(Collected data)
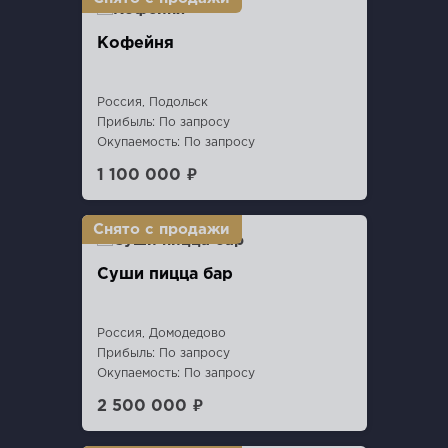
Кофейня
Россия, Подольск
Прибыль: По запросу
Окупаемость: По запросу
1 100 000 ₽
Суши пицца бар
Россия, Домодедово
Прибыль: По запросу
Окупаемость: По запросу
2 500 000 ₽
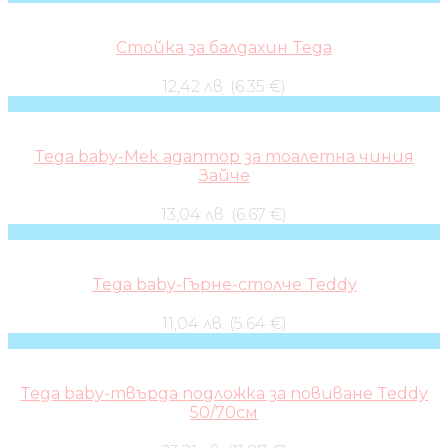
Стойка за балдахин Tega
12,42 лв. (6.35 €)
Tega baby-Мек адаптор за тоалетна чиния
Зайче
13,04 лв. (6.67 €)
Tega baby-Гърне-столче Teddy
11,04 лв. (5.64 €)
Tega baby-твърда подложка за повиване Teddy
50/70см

...

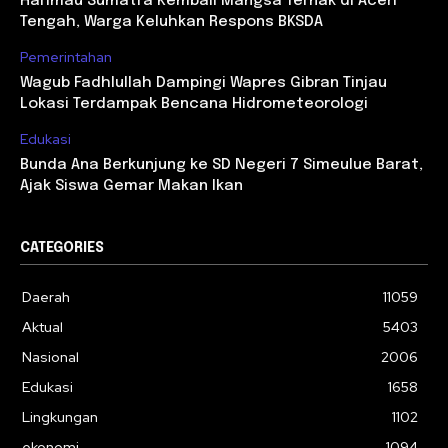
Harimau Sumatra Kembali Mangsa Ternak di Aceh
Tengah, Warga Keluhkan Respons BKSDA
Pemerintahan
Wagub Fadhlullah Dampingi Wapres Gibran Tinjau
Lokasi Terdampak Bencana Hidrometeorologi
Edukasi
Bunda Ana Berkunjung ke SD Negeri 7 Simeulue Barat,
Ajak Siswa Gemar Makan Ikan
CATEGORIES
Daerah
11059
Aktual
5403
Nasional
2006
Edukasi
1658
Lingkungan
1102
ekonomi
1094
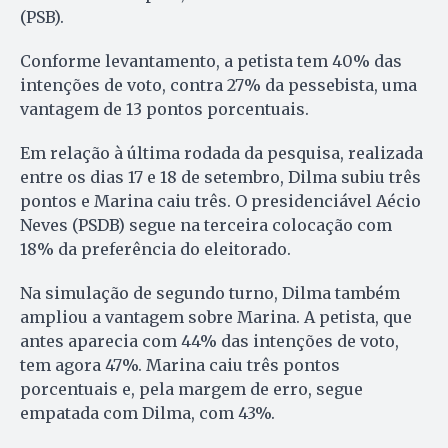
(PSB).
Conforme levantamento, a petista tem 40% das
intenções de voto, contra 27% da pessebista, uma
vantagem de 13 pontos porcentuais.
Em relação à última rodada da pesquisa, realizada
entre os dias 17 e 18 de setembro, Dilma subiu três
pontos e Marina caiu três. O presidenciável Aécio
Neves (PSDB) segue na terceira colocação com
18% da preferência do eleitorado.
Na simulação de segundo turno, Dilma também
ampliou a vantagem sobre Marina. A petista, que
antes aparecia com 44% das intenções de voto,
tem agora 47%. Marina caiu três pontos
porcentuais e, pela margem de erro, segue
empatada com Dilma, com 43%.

* [Task brief]
Say how many lines above include "três", please, and nothing else.

* [The answer]
3